March 30, 2026

Karenmillen Outlet

Solutions for Success

The Four Phases of the AI Trade: How to Invest in the new market supercycle

The Four Phases of the AI Trade: How to Invest in the new market supercycle

Phase 4 – The productivity adopters

The fourth phase extends AI’s reach into the wider economy. Banks, retailers, and healthcare groups are integrating AI into daily operations. JPMorgan uses it for fraud detection, Walmart for inventory logistics, and UnitedHealth for patient analytics. These gains are incremental but lasting.

This stage is where AI shifts from novelty to necessity. The productivity lift feeds directly into earnings. Research from McKinsey suggests that AI could add more than one percentage point to annual global productivity growth through the next decade. For investors, that means broader participation across sectors, not just technology.

Exposure here comes through diversified equity funds or thematic ETFs focused on efficiency and automation. The story moves from building to using.

Market drivers behind the cycle

Valuation and liquidity cycles are shaping the speed of each phase. After the sharp rally in 2023, markets spent 2024 digesting gains while corporate investment in AI infrastructure kept climbing. Global tech capex is now growing faster than overall GDP, with roughly half of it linked to AI.

Investor sentiment remains strong but more selective. The market now rewards proof of earnings rather than announcements. Regulation is tightening across regions, and interest-rate expectations continue to guide sector rotations. AI has moved from concept to competition, and that change will determine which firms stay ahead.
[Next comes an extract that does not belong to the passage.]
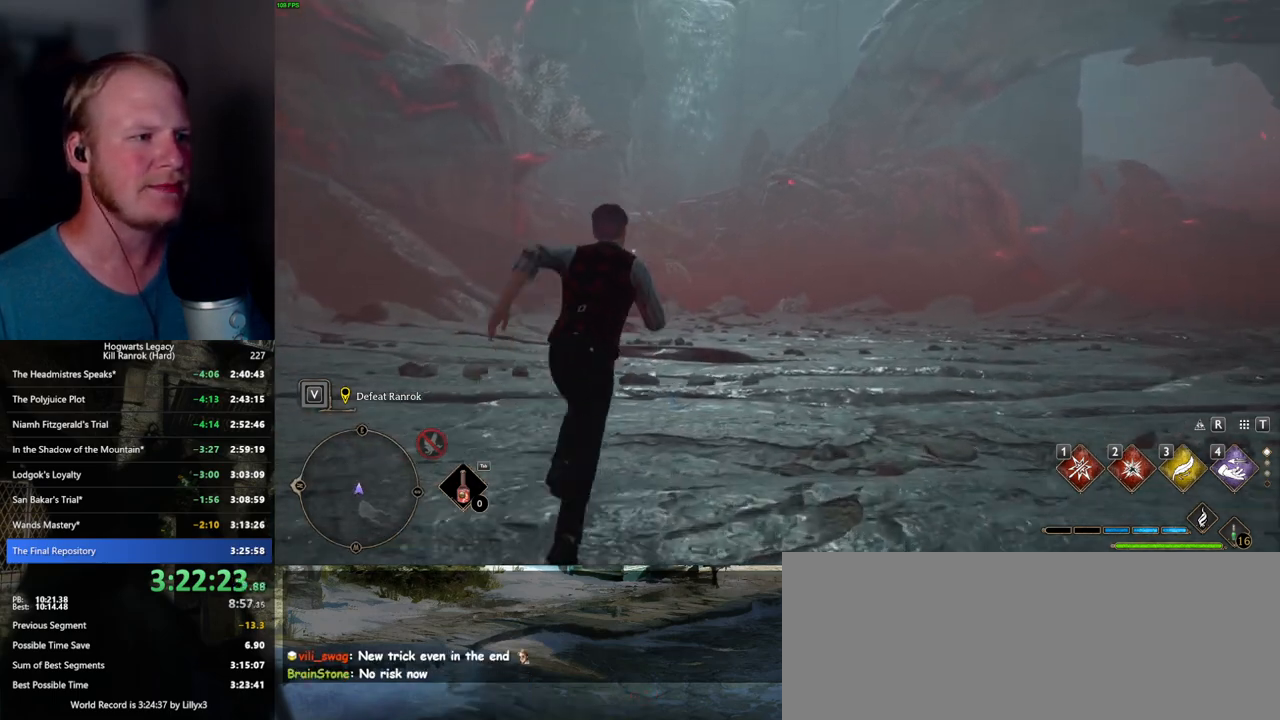
{"keys": ["d"], "mouse": [], "events": [[50, "d", "down"], [167, "w", "up"]]}
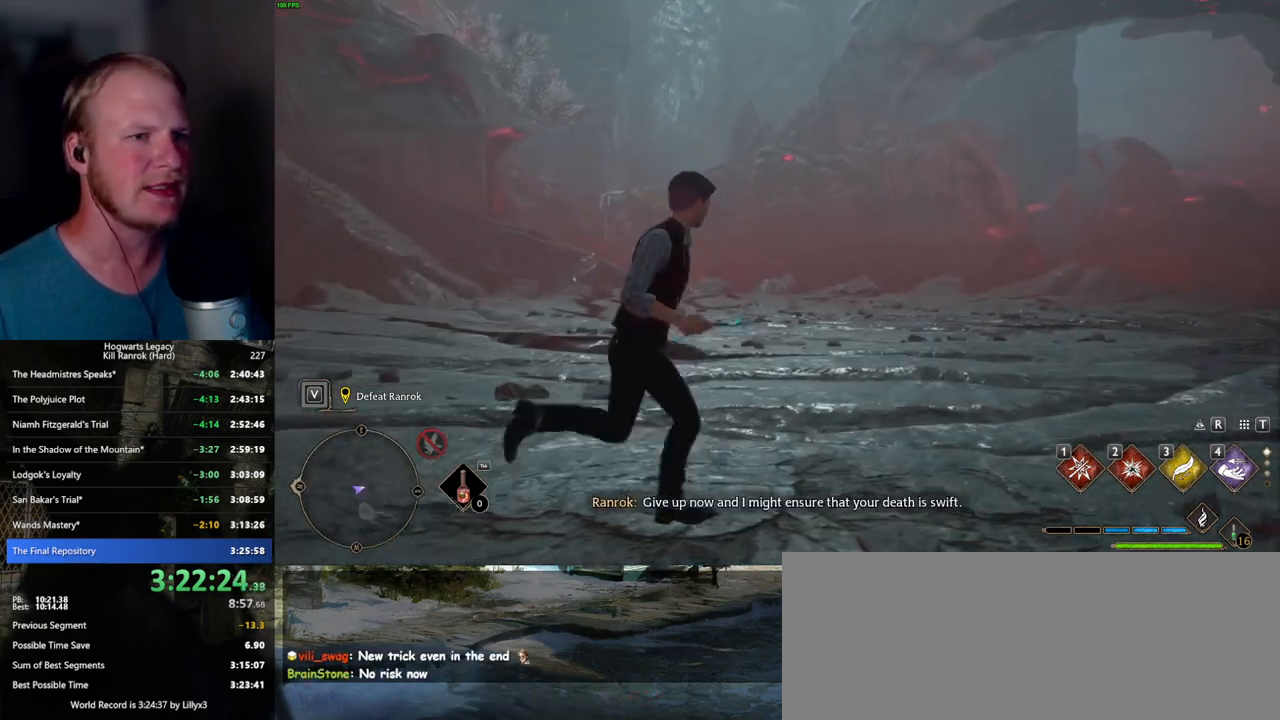
{"keys": [], "mouse": [], "events": [[134, "w", "down"], [217, "d", "up"], [367, "w", "up"]]}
Building an AI portfolio that lasts

AI is no longer a trade—it’s a theme that will evolve over many years. To stay invested through the full cycle, investors can layer exposure across the four phases.

Mix early- and late-stage beneficiaries

Hardware and infrastructure provide cyclical upside, while software and adopters smooth returns as the theme matures.

Diversify by geography

The U.S. leads in innovation, Asia in chip manufacturing, and Europe in energy infrastructure. A global approach captures different drivers of return.

Manage concentration risk

The largest technology stocks now represent an outsized share of global indices. Balanced exposure helps avoid over-reliance on a handful of mega-caps.

Use ETFs strategically

Thematic and sector ETFs offer targeted access while maintaining liquidity. Combining semiconductor, infrastructure, and automation ETFs can create a simple multi-phase structure.

Revisit allocations regularly

The AI cycle moves quickly. Hardware booms may pause while adoption accelerates elsewhere. Periodic rebalancing keeps portfolios aligned with where growth is shifting.

Outlook for the next stage

The market is entering a transition period: the first wave of investment built capacity, and the next will measure return on that spend. Energy, infrastructure, and productivity metrics will start to matter as much as model innovation. Countries able to secure power and chips will have a strategic advantage.

Long-term investors can expect volatility but also compounding growth. AI is feeding into capital formation, corporate margins, and policy decisions. It is no longer a side story—it’s part of the market’s core narrative.

Closing thoughts

AI is now embedded in global business, from code to construction. The opportunity is not confined to Silicon Valley; it stretches across supply chains, utilities, and service sectors. Investors who think in phases (hardware, infrastructure, software, adoption) can stay positioned through the full supercycle and avoid chasing short bursts of excitement.

The trade is not about guessing the next breakout stock. It’s about owning the companies building, powering, and using the technology that will define this decade’s growth.